Offshore tax haven schemes typically revolve around trust arrangements established in countries that charge little or no tax (most commonly in the Caribbean, where island nations use low taxes to lure commerce). Funds flow through multiple trusts or other entities designed to shelter the money from taxes. A trustee is appointed to oversee it all, transparently removing control--and tax liability--from the original owner. But as long as you retain authority over your funds from afar, you're legally bound to report your income and open to prosecution if you don't.

Increasingly the government is paying attention. Flooded with evidence of fraudulent trusts, the IRS started cracking down in 1996. Since then it has won nearly 50 convictions in foreign trust cases, and another 80 investigations are currently open. Take Lyle Hotchkiss, a Michigan dentist who was sentenced in late September to 27 months in prison for, among other things, stashing $100,000 in the Bahamas. Disgusted by Hotchkiss' brazen disregard for U.S. tax law, the judge ordered him to buy a full-page ad in the local paper with his picture attached to a "candid admission of wrongdoing." (Hotchkiss' prison sentence, by the way, is about par--tax dodgers in fraudulent trust cases typically serve two to three years.)

Even if the government doesn't get you, there's an obvious element of danger in entrusting your money to offshore financiers. "You'd better be darn careful who you're dealing with," says Lawrence Gibbs, a Washington, D.C., tax attorney and former commissioner of the IRS. In particular, warns Gibbs, you should stay away from experts who promise to take their fees as a percentage of tax savings. Offshore investment plans often turn out to be Ponzi schemes, and once you lose control of your money it's hard to find a sympathetic party to help.

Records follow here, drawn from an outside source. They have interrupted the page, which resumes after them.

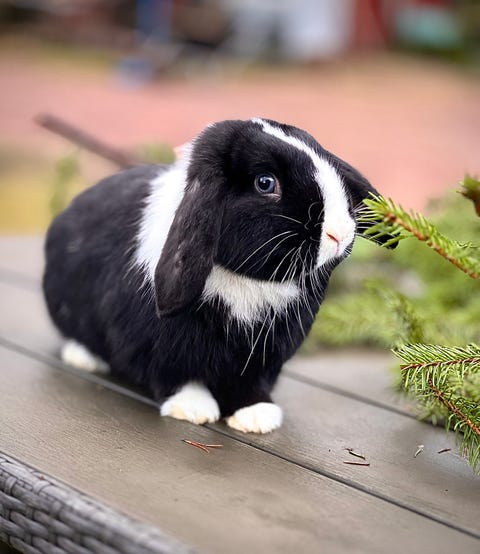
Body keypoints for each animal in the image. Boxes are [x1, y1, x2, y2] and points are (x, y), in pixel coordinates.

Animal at [43, 118, 393, 434]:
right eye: (265, 183)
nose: (339, 233)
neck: (246, 279)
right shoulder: (159, 349)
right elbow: (175, 378)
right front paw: (194, 409)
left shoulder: (263, 357)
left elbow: (251, 384)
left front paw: (257, 416)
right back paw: (84, 358)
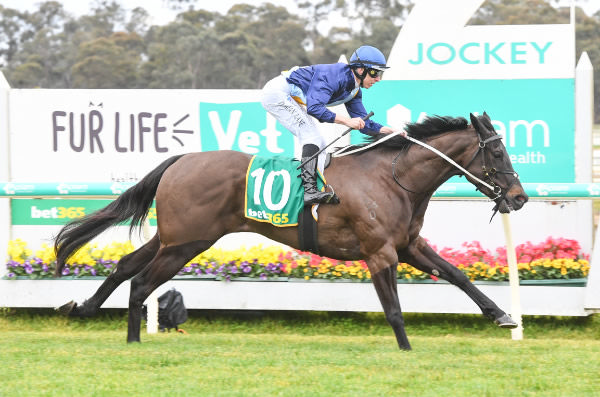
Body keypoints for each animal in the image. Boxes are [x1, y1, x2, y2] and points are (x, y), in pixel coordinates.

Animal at [54, 111, 528, 350]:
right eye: (497, 152)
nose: (520, 197)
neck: (393, 177)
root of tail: (181, 159)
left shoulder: (408, 245)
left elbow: (458, 275)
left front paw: (503, 316)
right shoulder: (380, 252)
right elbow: (393, 308)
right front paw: (407, 349)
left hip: (172, 237)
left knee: (124, 266)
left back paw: (85, 308)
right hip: (186, 242)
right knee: (140, 282)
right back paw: (132, 338)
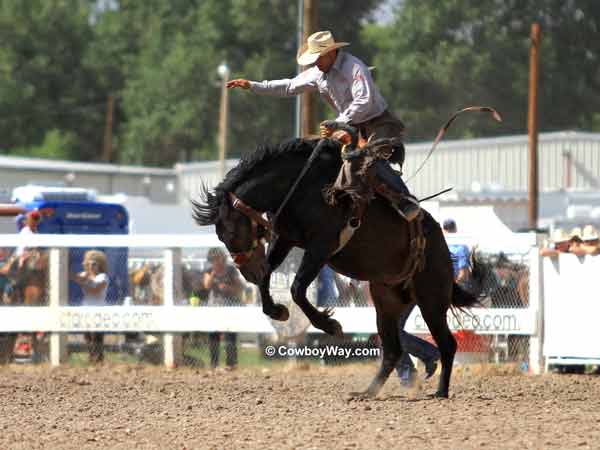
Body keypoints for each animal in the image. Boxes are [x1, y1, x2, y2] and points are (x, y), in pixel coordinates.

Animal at [193, 108, 502, 398]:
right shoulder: (285, 238)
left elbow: (297, 288)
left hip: (431, 299)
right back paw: (368, 392)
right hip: (387, 302)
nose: (245, 272)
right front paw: (278, 311)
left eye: (231, 232)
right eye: (220, 236)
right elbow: (269, 274)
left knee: (447, 343)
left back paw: (440, 391)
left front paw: (330, 325)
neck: (301, 187)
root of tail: (441, 247)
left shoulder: (321, 246)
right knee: (392, 349)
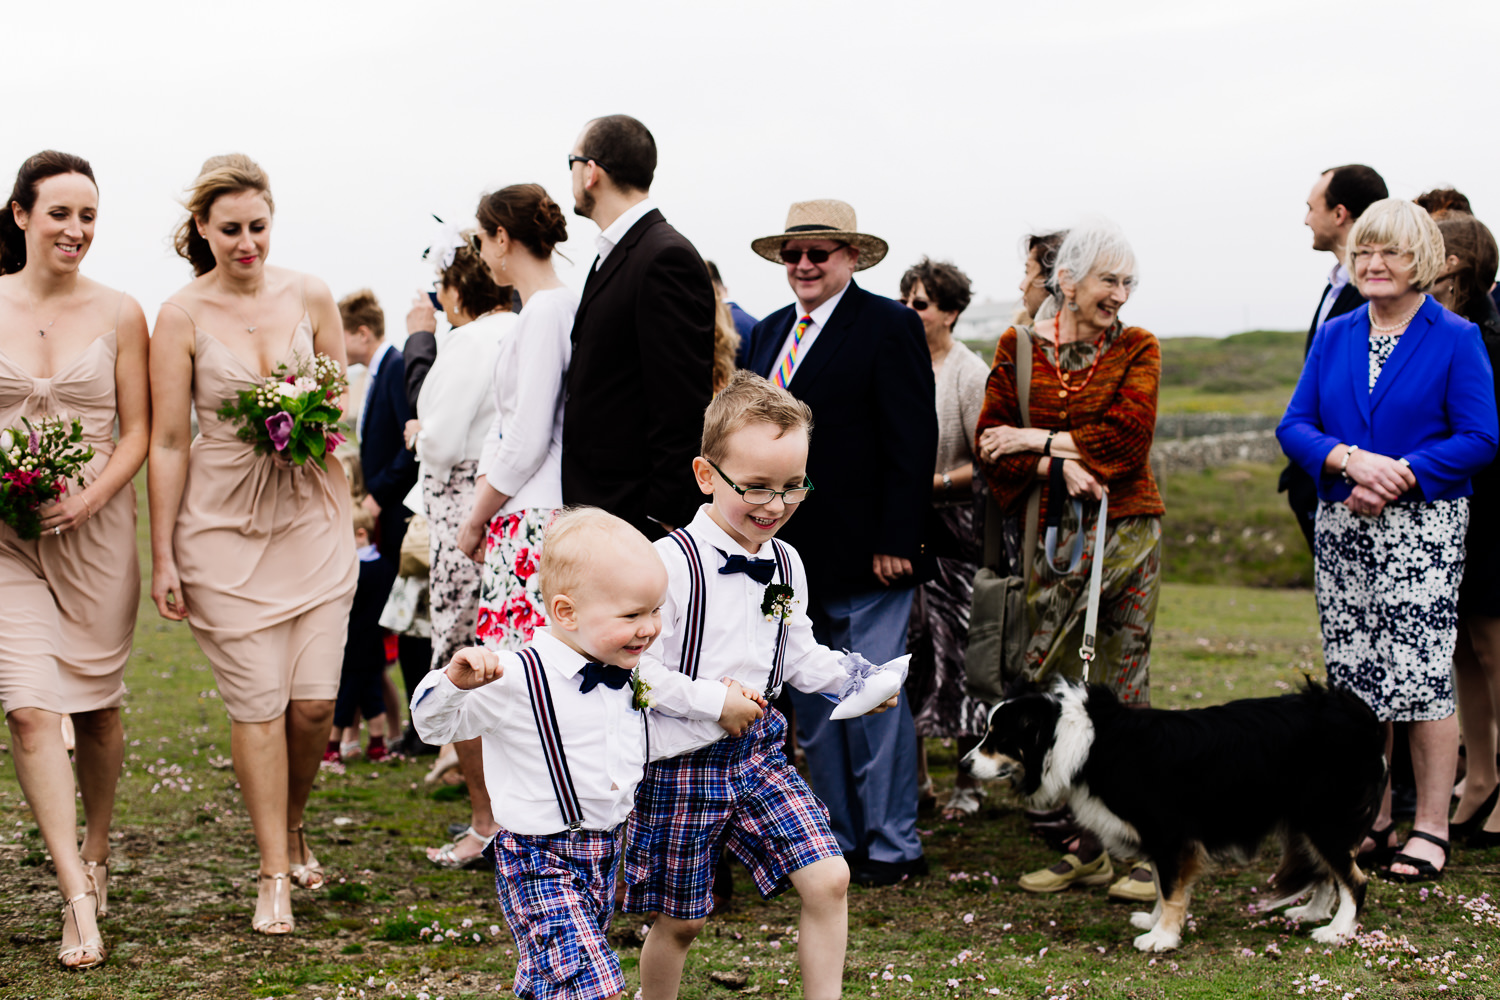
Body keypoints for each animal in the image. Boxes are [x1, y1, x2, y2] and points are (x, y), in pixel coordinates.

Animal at [960, 680, 1380, 953]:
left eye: (997, 738)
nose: (964, 765)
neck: (1077, 739)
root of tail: (1356, 711)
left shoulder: (1169, 834)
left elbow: (1172, 888)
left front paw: (1161, 938)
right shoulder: (1161, 841)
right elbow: (1163, 887)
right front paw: (1154, 922)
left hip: (1325, 817)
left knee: (1355, 879)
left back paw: (1338, 931)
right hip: (1308, 821)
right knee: (1330, 871)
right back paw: (1312, 913)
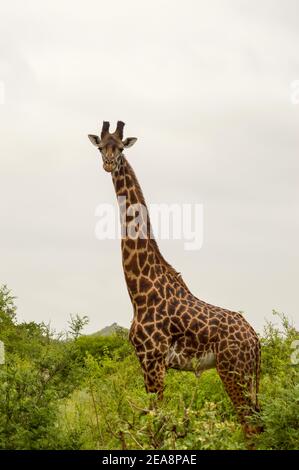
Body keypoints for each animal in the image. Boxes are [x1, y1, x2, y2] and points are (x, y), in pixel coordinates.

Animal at [88, 121, 262, 436]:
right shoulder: (147, 363)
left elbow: (156, 426)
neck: (139, 291)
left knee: (250, 426)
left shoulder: (153, 360)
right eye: (100, 147)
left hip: (233, 370)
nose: (108, 163)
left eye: (119, 148)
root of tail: (256, 339)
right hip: (245, 374)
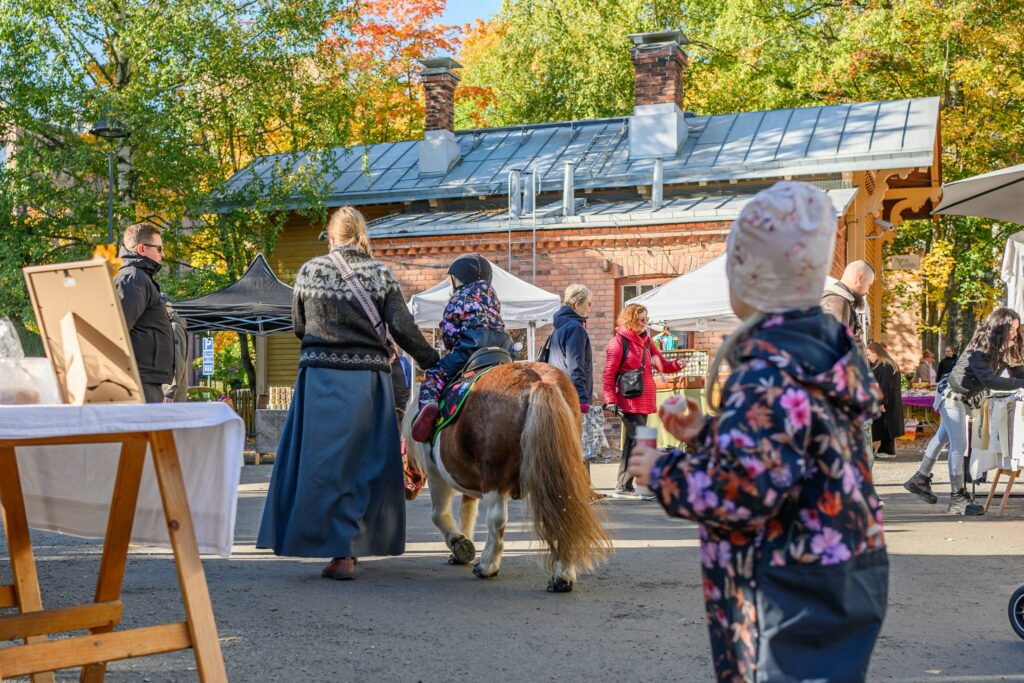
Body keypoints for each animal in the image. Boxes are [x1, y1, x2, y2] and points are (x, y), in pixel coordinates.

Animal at [403, 360, 610, 589]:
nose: (408, 493)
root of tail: (537, 380)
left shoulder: (438, 475)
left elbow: (439, 514)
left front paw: (459, 542)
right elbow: (467, 512)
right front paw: (462, 548)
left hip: (494, 478)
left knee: (496, 520)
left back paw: (487, 566)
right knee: (561, 513)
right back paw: (562, 576)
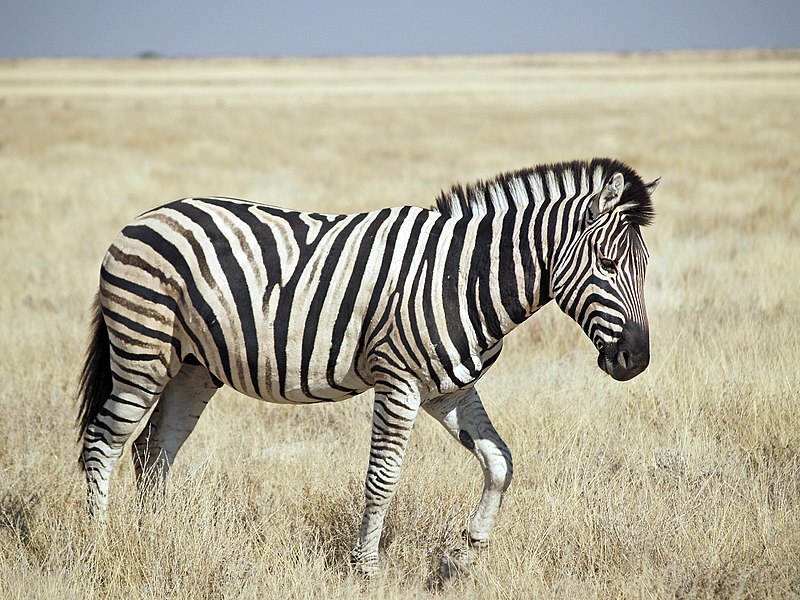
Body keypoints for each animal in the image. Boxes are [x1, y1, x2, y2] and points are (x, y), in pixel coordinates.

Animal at [78, 158, 660, 576]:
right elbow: (382, 478)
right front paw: (367, 568)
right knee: (103, 442)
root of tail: (144, 218)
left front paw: (469, 552)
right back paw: (101, 547)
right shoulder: (397, 379)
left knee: (154, 451)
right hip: (142, 352)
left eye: (646, 267)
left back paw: (156, 539)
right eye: (608, 264)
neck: (466, 278)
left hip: (193, 366)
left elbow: (500, 461)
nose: (637, 362)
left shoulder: (447, 389)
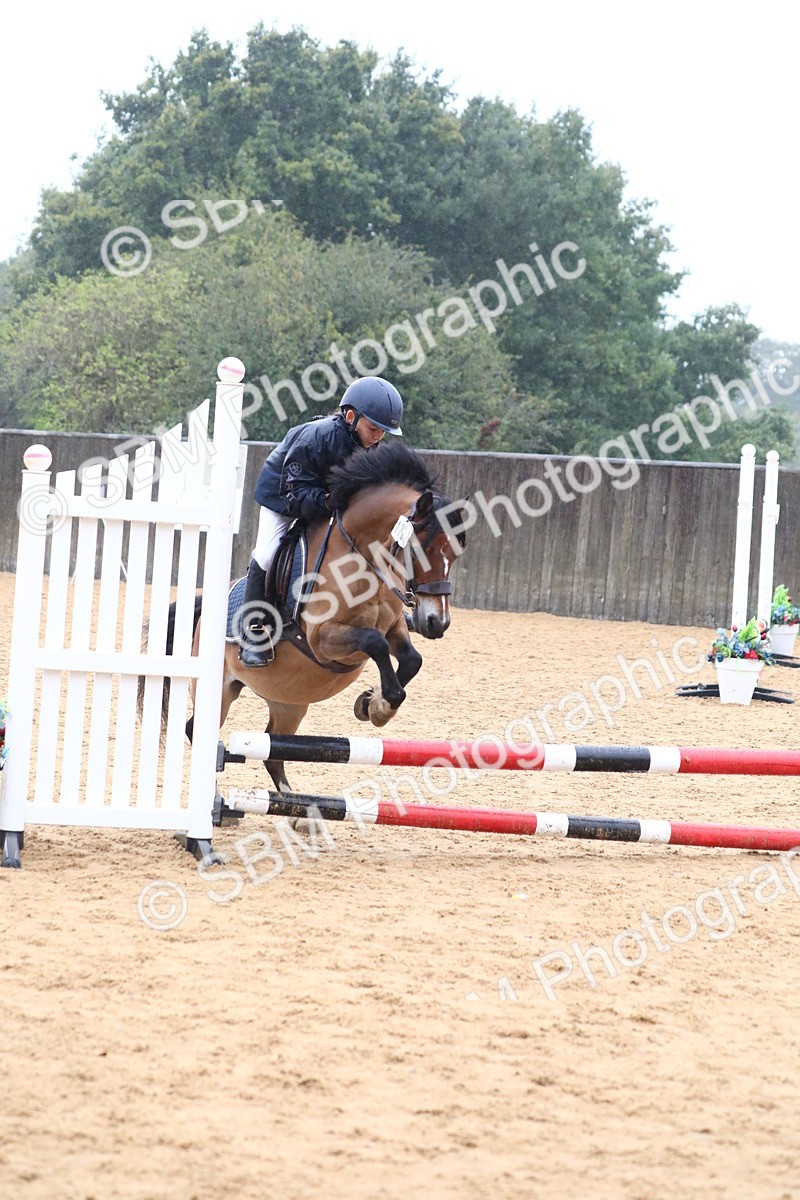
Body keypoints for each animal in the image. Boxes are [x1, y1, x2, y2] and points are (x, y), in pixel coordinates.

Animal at [159, 441, 468, 796]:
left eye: (456, 552)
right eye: (419, 549)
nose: (436, 622)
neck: (362, 561)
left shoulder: (394, 627)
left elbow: (412, 659)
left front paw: (370, 703)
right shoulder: (322, 639)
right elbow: (374, 642)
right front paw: (379, 707)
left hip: (289, 702)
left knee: (272, 750)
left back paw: (292, 804)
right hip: (221, 691)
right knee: (197, 731)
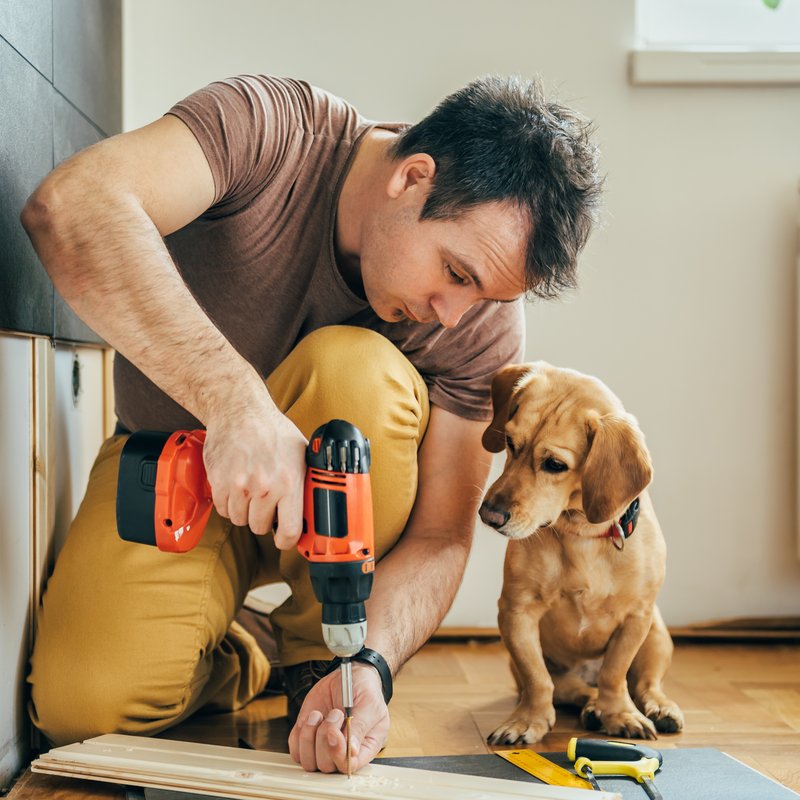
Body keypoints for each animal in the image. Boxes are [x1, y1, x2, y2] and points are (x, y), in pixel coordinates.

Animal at [478, 362, 684, 744]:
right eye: (510, 443)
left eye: (555, 464)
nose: (489, 515)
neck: (582, 535)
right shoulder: (516, 612)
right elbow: (537, 680)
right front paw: (527, 720)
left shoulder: (636, 618)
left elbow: (614, 674)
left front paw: (620, 714)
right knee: (574, 689)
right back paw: (591, 707)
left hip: (657, 635)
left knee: (646, 684)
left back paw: (657, 708)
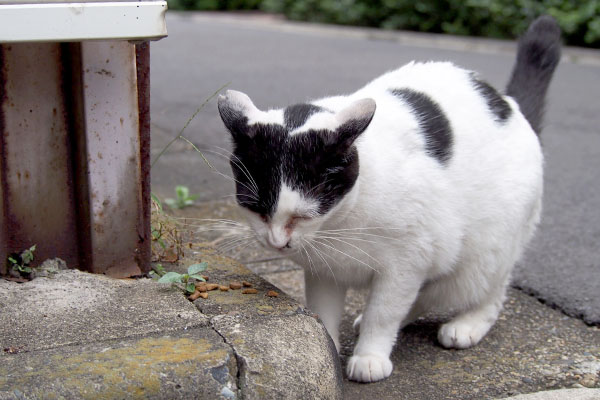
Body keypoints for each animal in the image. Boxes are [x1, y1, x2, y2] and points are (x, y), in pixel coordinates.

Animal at [217, 15, 564, 382]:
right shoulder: (325, 268)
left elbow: (383, 313)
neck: (340, 224)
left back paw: (467, 325)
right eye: (257, 210)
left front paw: (370, 356)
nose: (277, 243)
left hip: (482, 253)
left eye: (303, 215)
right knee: (427, 293)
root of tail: (509, 103)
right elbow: (326, 309)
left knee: (487, 292)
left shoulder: (407, 261)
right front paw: (329, 347)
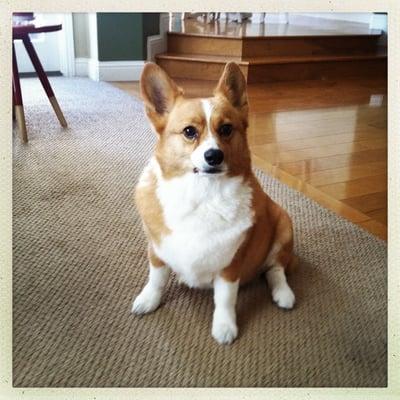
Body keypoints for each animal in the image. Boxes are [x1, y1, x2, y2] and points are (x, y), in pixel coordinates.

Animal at [132, 61, 296, 344]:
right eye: (189, 131)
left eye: (226, 129)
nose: (214, 156)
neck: (202, 195)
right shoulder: (157, 251)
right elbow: (156, 278)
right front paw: (148, 300)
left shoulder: (231, 266)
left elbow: (226, 299)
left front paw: (224, 327)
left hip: (284, 224)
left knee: (275, 269)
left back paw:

An effort is under way to stop the offshore trust business altogether. In June the Paris-based Organization for Economic Cooperation and Development pointed out 35 countries that function as tax havens, signaling an effort to create international standards of disclosure for fair tax competition. Government and industry observers agree that the movement is already beginning to have an effect. Rothschild and others think that in the long term, the new environment will make the offshore world better for people hoping to get in on legitimate foreign investments. But if you're looking to the islands for a quick buck, you'd better be on guard. "Taxpayers should be very careful," says Mark E. Matthews, IRS chief of criminal investigation. "This can be a very expensive detour in someone's life."